§ Task A: In the big data interview below, rewrite the paragraph beginning "Firstly, the audience is not even fully aware" as a shorter version that keeps its main facts.

More than one recent big data study has labeled 2016 as the year of action, a time to actually act on the insights that data analytics can provide. That theme was echoed at the recent Strata & Hadoop World conference in San Jose, Calif.
David Weldon, editor of Information Management (a sister publication to Health Data Management) spoke with Ash Parikh, vice president of data integration, data security and big data at Informatica for his take on what this new focus means.
What are the most common themes that you are hearing and how do those themes align with what you expected?
The Big Data space has been evolving gradually over the last few years, reflecting the level of maturity in real customer projects. A few years ago, if you were to attend any of the major Big Data events, road shows or conferences, you would walk away extremely excited about the buzz, the giveaways, the myriad technologies mushrooming by the minute, and the newness of the space in general.
We are starting to see a shift—there is more awareness in general that it is a nightmare to keep up with all the new technologies being introduced and ones that are fast becoming outdated in such a short time.
Additionally, there is more discussion about how to deliver value from all the investments around Big Data—how can I increase campaign effectiveness, how can I ensure improved healthcare outcomes or how can I reduce the risk of fraud? The fact that there are now more sessions and articles and blogs and Tweets about how to not turn a data lake into a data swamp, is evidence in itself that companies are starting to ask some hard questions.
What are the most common challenges that organizations are facing in data management and data analytics?
Firstly, the audience is not even fully aware that there is a problem. According to Gartner and other leading industry analyst firms, over 70 percent of Big Data projects either fail entirely or struggle to go beyond experimentation because of a lack of due diligence upfront to data management.
It is generally felt that it is enough to simply spin up a Hadoop cluster, dump all types of data into it at scale, create a sandbox, and experiment, and then almost magically, those golden needles in the haystack (read that as new and unique insights) will reveal themselves. Typically, all this is done by bringing together a host of open-source technologies and throwing hand-coding at the problem.
If this effort needs to scale, and more importantly, deliver trusted and timely insights, customers typically translate this to more hand coding.;

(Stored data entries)
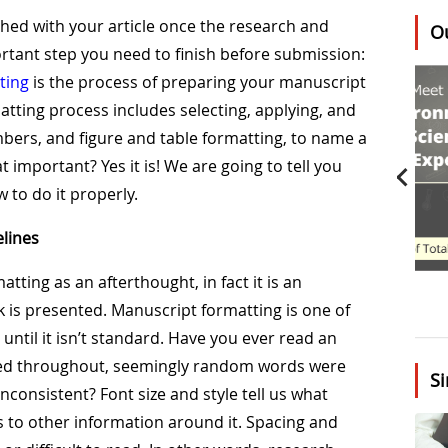
shed with your article once the research and
O
rtant step you need to finish before submission:
ting
is the process of preparing your manuscript
tting process includes selecting, applying, and
umbers, and figure and table formatting, to name a
t important? Yes it is! We are going to tell you
 to do it properly.
lines
atting as an afterthought, in fact it is an
 is presented. Manuscript formatting is one of
until it isn’t standard. Have you ever read an
anged throughout, seemingly random words were
Si
inconsistent? Font size and style tell us what
s to other information around it. Spacing and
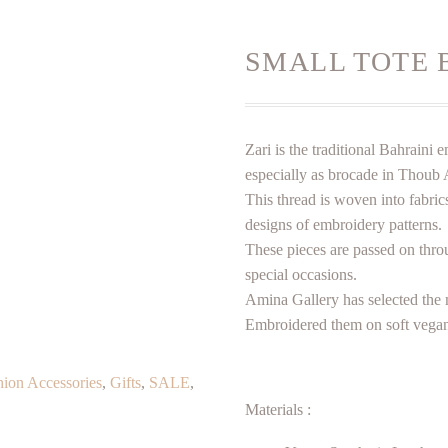
SMALL TOTE 
Zari is the traditional Bahrain
especially as brocade in Thoub 
This thread is woven into fabrics
designs of embroidery patterns.
These pieces are passed on thro
special occasions.
Amina Gallery has selected the 
Embroidered them on soft vegan
hion Accessories
,
Gifts
,
SALE
,
Materials :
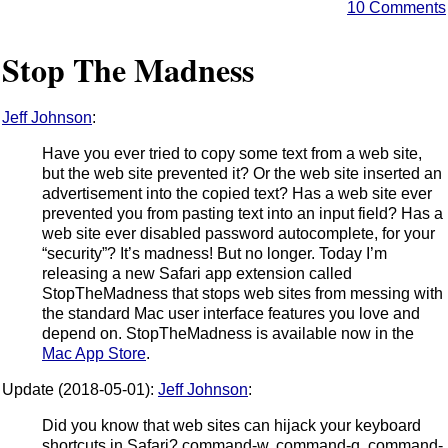
10 Comments
Stop The Madness
Jeff Johnson
:
Have you ever tried to copy some text from a web site,
but the web site prevented it? Or the web site inserted an
advertisement into the copied text? Has a web site ever
prevented you from pasting text into an input field? Has a
web site ever disabled password autocomplete, for your
“security”? It’s madness! But no longer. Today I’m
releasing a new Safari app extension called
StopTheMadness that stops web sites from messing with
the standard Mac user interface features you love and
depend on. StopTheMadness is available now in the
Mac App Store
.
Update (2018-05-01):
Jeff Johnson
:
Did you know that web sites can hijack your keyboard
shortcuts in Safari? command-w, command-q, command-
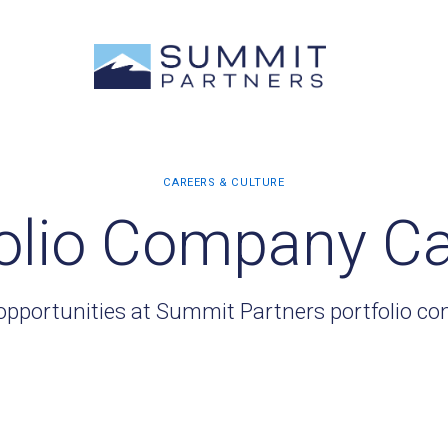
olio Company C
opportunities at Summit Partners portfolio c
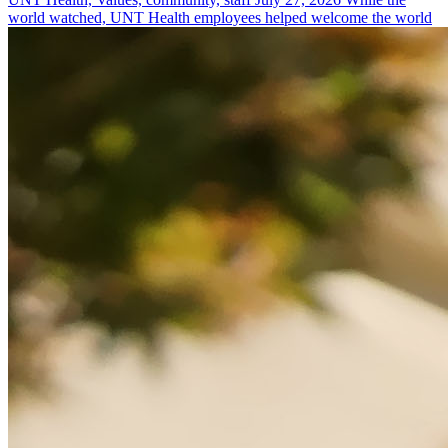
world watched, UNT Health employees helped welcome the world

§ Task B: Retype the lines of the rows above starting at the line that contains "10 Comments" and ending at the end of the rows, leaving the pictures out.

§ Expected output A: Many organizations don't realize they have a problem. Gartner and other leading analyst firms report that over 70 percent of Big Data projects fail outright or never get past experimentation because data management isn't given due diligence at the start.

§ Expected output B:
10 Comments
Stop The Madness
Jeff Johnson
:
Have you ever tried to copy some text from a web site,
but the web site prevented it? Or the web site inserted an
advertisement into the copied text? Has a web site ever
prevented you from pasting text into an input field? Has a
web site ever disabled password autocomplete, for your
“security”? It’s madness! But no longer. Today I’m
releasing a new Safari app extension called
StopTheMadness that stops web sites from messing with
the standard Mac user interface features you love and
depend on. StopTheMadness is available now in the
Mac App Store
.
Update (2018-05-01):
Jeff Johnson
:
Did you know that web sites can hijack your keyboard
shortcuts in Safari? command-w, command-q, command-
olio Company C
opportunities at Summit Partners portfolio c
world watched, UNT Health employees helped welcome the world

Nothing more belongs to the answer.